> **Permintaan 1**: Terjemahkan kalimat "Setelah diselidiki ternyata benar, itulah pusara Pocut Meurah Intan." dari teks tentang Pocut Meurah Intan ke dalam bahasa Inggris.
> **Permintaan 2**: Teruskan teks tentang Pocut Meurah Intan, dimulai sesudah kalimat terakhirnya.

> **Kutipan sumber**:
^^^^^^^^^^^^^^^^

AMP - Tidak pernah ada cerita tentang Pocut Meurah Intan, bagaimana kelanjutannya. Nama itu seolah-olah terkubur oleh derap waktu.
Dia dibuang ke Jawa - itu
saja yang séring didengar orang. Dalam hikayat-hikayat perang di Aceh
tidak pernah tertulis di mana singa betina dari Biheue itu mengakhiri
hidupnya. Juga dalam Hikayat Prang Gompeuni tulisan Dokarim tak
menyebutkan epilog Pocut Meurah Intan. Baca: Pocut Meurah Intan, Srikandi Tanah Rencong Yang Terbaring Di Tegalsari
Dalam buku Aceh yang
ditulis oleh wartawan Belanda Zentgraaff hanya ditulis sedikit tentang
perlawanan heroik di Kampung Biheue serta kunjungan Veltman dan Scheuer.
Selebihnya tidak ada penjelasan bagaimana nasib srikandi tanah rencong
itu.
Sepotong sejarah tentang
perlawanan srikandi Aceh telah hilang, entah ke mana. Padahal,
semangatnya yang membaja, keberaniannya yang luar biasa, merupakan suri
teladan bagi generasi berikutnya buat membangun negeri tumpah darah ini.
Benarkah Pocut Meurah Intan menguap tanpa jejak dan tidak bisa ditapaki
langkah-langkah akhirnya ? Dalam keremangan seperti itulah muncul
seberkas cahaya penerang dari Blora yang mengabarkan bahwa sebuah makam
wanita Aceh ditemukan di sana, persisnya di desa Tegalsari.
Di sebuah pekuburan umum,
sebuah nisan berhurup Arab menyebutkan bahwa yang terbaring di tanah
Blora adalah Mbah Cut, dari Aceh, meninggal tanggal 20 September 1937.
Setelah diselidiki ternyata benar, itulah pusara Pocut Meurah Intan.
Bahkan, tidak hanya dia seorang yang berbaring di bumi Blora. Panglima
perangnya yang gagah berani, Pang Mahmud, juga terbujur tidak jauh dari
makam Mbah Cut. Juga ditemukan makam Tuanku Nurdin, salah seorang putra
Pocut Meurah Intan. Ternyata tempat pembuangan Pocut Meurah Intan,
Tuanku Nurdin, Tuanku Budiman dan Pang Mahmud adalah di Blora.
Sedang, Tuanku Muhammad,
anak Meurah Intan yang lain, dibuang oleh Belanda ke Manado. Di
Tegalsari hanya ditemukan peristirahatan tiga pahlawan Aceh, sedang
makam Tuanku Budiman belum diketahui di mana gerangan ? Tuanku Nurdin
dalam pembuangan sempat menyunting gadis Rembang. Nurdin meninggal di
Rembang bulan Mei 1959 dan dikuburkan di sana. Belakangan makamnya
dipindahkan ke Tegalsari. Sayang, perkawinan itu tidak menghasilkan
keturunan, namun, ia banyak mengambil anak angkat.Sedangkan, Pang Mahmud
yang juga menikah dengan wanita Jawa Tengah menurunkan sembilan orang
anak, yang seorang meninggal. Keluarga (keturunan) Pang Mahmud itu
sampai sekarang masih hidup dan tinggal di Blora. Mereka itu antara lain
Idris, Turmizi, Yusuf dan Sitti Khadijah.

^^^^^^^^^^^^^^^^

> **Catatan yang disediakan**:
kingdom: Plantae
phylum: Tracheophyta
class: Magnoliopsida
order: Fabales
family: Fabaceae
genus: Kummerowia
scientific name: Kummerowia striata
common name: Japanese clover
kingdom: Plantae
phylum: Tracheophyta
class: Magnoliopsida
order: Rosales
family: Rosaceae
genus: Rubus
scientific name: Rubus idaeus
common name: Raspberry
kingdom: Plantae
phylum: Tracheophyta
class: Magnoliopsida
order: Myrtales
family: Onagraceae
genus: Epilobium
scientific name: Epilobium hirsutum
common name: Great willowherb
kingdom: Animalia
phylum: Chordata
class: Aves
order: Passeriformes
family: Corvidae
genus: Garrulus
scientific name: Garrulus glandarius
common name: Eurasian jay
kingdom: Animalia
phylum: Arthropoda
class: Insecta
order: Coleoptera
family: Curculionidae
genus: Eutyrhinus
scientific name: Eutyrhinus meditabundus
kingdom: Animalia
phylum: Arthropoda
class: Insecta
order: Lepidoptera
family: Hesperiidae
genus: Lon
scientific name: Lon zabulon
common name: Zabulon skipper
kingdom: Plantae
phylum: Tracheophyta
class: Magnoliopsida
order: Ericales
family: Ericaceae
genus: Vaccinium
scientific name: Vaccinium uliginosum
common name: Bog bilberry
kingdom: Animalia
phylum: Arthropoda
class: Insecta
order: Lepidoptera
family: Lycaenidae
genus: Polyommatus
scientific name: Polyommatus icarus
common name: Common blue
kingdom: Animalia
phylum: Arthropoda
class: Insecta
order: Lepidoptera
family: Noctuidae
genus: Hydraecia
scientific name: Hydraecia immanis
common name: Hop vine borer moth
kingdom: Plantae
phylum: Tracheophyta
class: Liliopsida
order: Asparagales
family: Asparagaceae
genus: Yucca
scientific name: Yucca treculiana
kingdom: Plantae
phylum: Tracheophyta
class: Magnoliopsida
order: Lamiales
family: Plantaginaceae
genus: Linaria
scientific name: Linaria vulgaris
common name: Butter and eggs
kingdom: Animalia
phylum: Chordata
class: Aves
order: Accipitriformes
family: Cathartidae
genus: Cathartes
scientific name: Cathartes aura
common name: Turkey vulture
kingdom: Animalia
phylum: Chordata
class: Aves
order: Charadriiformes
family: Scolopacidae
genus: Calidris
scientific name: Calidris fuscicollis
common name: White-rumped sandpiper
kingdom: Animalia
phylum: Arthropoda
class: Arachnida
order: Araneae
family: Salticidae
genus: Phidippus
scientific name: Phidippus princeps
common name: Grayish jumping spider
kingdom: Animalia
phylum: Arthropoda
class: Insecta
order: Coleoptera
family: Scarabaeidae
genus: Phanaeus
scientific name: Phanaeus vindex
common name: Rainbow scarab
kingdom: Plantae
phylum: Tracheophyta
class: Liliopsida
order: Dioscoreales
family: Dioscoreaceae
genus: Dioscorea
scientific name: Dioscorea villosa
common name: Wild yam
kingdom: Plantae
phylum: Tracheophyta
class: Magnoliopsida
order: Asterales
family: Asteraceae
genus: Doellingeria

^^^^^^^^^^^^^^^^

> **Jawaban tertulis 1**: After it was investigated, it proved true: that is the grave of Pocut Meurah Intan.

> **Jawaban tertulis 2**:
ZIARAH KE BLORA.
ZIARAH KE BLORA.
Berita ditemukannya makam
Pocut Meurah Intan menggelitik masyarakat Aceh dan Pemerintah Daerah
Istimewa Aceh untuk napak tilas. Pada tanggal 18 April 1985 masyarakat
Aceh dari Jakarta, Semarang dan Yogya berziarah ke makam Tegalsari.
Prakarsa itu diambil oleh Persatuan Ex Tentara Pelajar Resimen II Aceh,
Divisi Sumatra yang diketuai oleh H. Amran Zamzami S.E.
Sebelum ziarah dilakukan
panitia menghadap Mensos Ny. Nani Sudarsono. Beliau mengatakan bahwa
nama Pocut Meurah Intan memang pernah didengarnya. Sebagai pahlawan
wanita berhak mendapat pengakuan sebagai pahlawan nasional jika
masyarakat mengusulkan dan pemerintah daerah setempat berkenan
memperjuangkannya.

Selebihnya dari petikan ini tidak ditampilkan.